I think we’re converging. My thinking is that this non-normative section is addressed to a bus architect who has to do the loading calculations and ensure that all possible states are valid for a system. Let me refine my proposal with that actor in mind:
- Exceptional - The bus designer can ignore these messages when calculating bus load since they should only be sent when a total system failure has occurred. For example, a self-destruct message on a rocket would use this priority (Since there will be no CAN bus after the message is sent the bus load is irrelevant, kaboom!). Another analogy is an NMI on a microcontroller.
- Immediate - Immediate is a “high priority message” but with additional latency constraints. Since exceptional messages are not considered when designing a bus, the latency of immediate messages can be determined by considering only immediate messages.
- Fast - Fast and immediate are both “high priority messages” but with additional latency constraints. Since exceptional messages are not considered when designing a bus, the latency of fast messages can be determined by considering only immediate and fast messages.
- High - High priority messages are more important than Nominal messages but have looser latency requirements than fast messages. This priority is used so that, in the presence of rogue nominal messages, important commands can be received. For example; one might envision a failure mode where a temperature sensor starts to load a vehicle bus with nominal messages. The vehicle remains operational (for a time) because the controller is exchanging fast and immediate messages with sensors and actuators. A system safety monitor is able to detect the distressed bus and command the vehicle to a safe state by sending high priority messages to the controller.
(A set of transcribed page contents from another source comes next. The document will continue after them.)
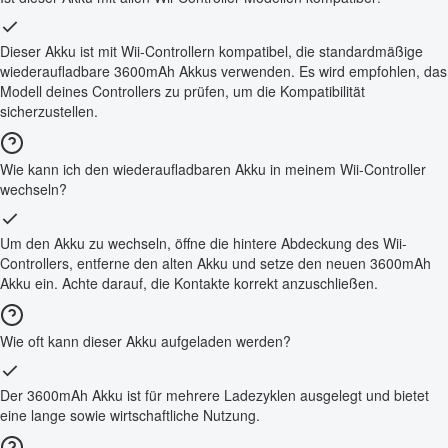
Dieser Akku ist mit Wii-Controllern kompatibel, die standardmäßige
wiederaufladbare 3600mAh Akkus verwenden. Es wird empfohlen, das
Modell deines Controllers zu prüfen, um die Kompatibilität
sicherzustellen.
Wie kann ich den wiederaufladbaren Akku in meinem Wii-Controller
wechseln?
Um den Akku zu wechseln, öffne die hintere Abdeckung des Wii-
Controllers, entferne den alten Akku und setze den neuen 3600mAh
Akku ein. Achte darauf, die Kontakte korrekt anzuschließen.
Wie oft kann dieser Akku aufgeladen werden?
Der 3600mAh Akku ist für mehrere Ladezyklen ausgelegt und bietet
eine lange sowie wirtschaftliche Nutzung.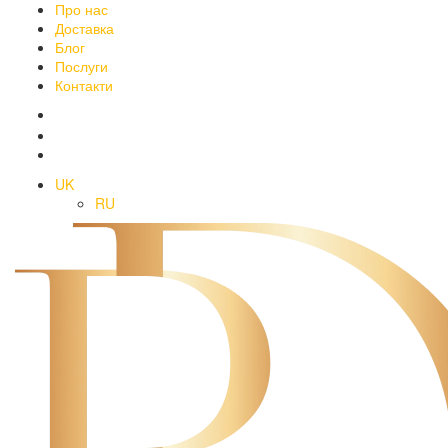
Про нас
Доставка
Блог
Послуги
Контакти
UK
RU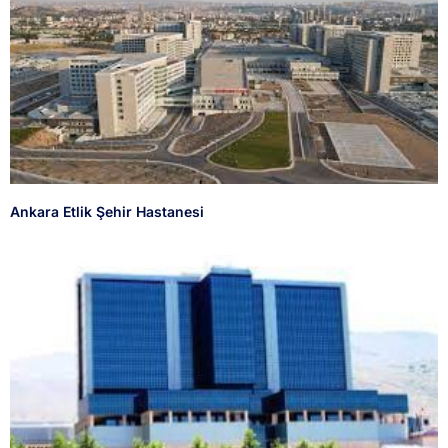
Ankara Etlik Şehir Hastanesi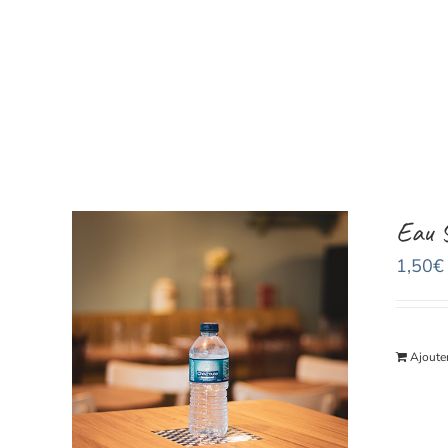
Skip
to
content
Eau 
1,50
€
Ajouter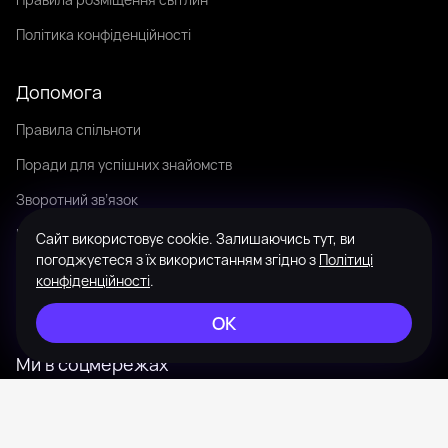
Політика конфіденційності
Допомога
Правила спільноти
Поради для успішних знайомств
Зворотний зв’язок
Мова
Сайт використовує cookie. Залишаючись тут, ви
погоджуєтеся з їх використанням згідно з
Політиці
Зовнішній вигляд
конфіденційності
.
Мапа сайту
ОК
Ми в соцмережах
Instagram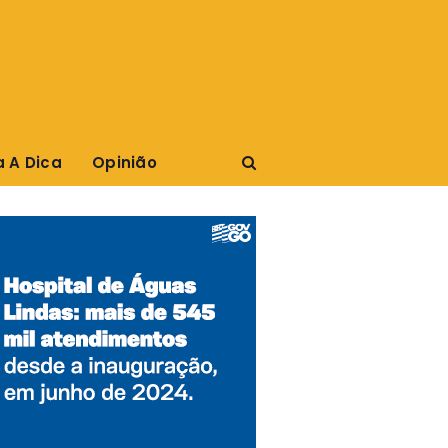
a A Dica
Opinião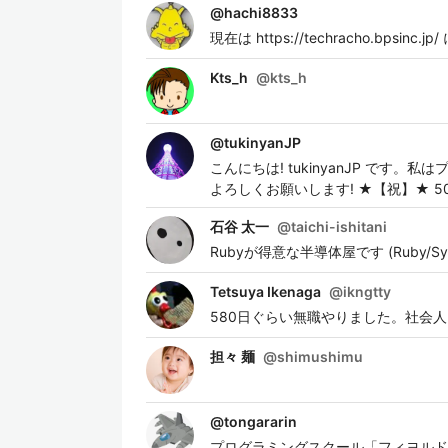
@
hachi8833
現在は https://techracho.bps
Kts_h
@
kts_h
@
tukinyanJP
こんにちは! tukinyanJP です。
よろしくお願いします! ★【祝】★ 50 con
石谷 太一
@
taichi-ishitani
Rubyが得意な半導体屋です (Ruby/Syst
Tetsuya Ikenaga
@
ikngtty
580日ぐらい無職やりました。社会
担々 麺
@
shimushimu
@
tongararin
プログラミングスクール「フィヨルド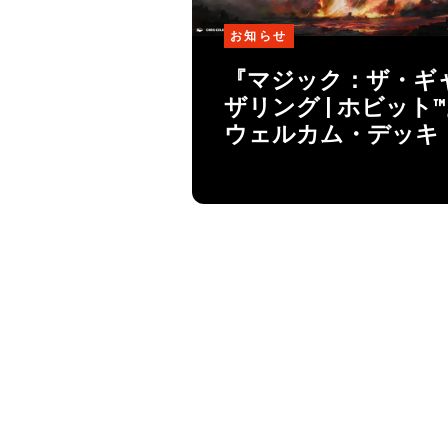
お知らせ
『マジック：ザ・ギ
ザリング | ホビット
ウェルカム・デッキ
- Nominal - This is what all messages should use by default. Specifically the NodeStatus should use this priority.
- Low - Low priority messages are expected to be sent on a bus under all conditions but cannot prevent the delivery of nominal messages. They are allowed to be delayed but latency should be constrained by the bus designer.
- Slow - Slow messages are low priority messages that have no time sensitivity at all. The bus designer need only ensure that, for all possible system states, these messages will eventually be sent.
- Optional - These messages might never be sent (theoretically) for some possible system states. The system must tolerate never exchanging optional messages in every possible state. The bus designer can ignore these messages when calculating bus load. This should be the priority used for diagnostic or debug messages that are not needed on an operational system.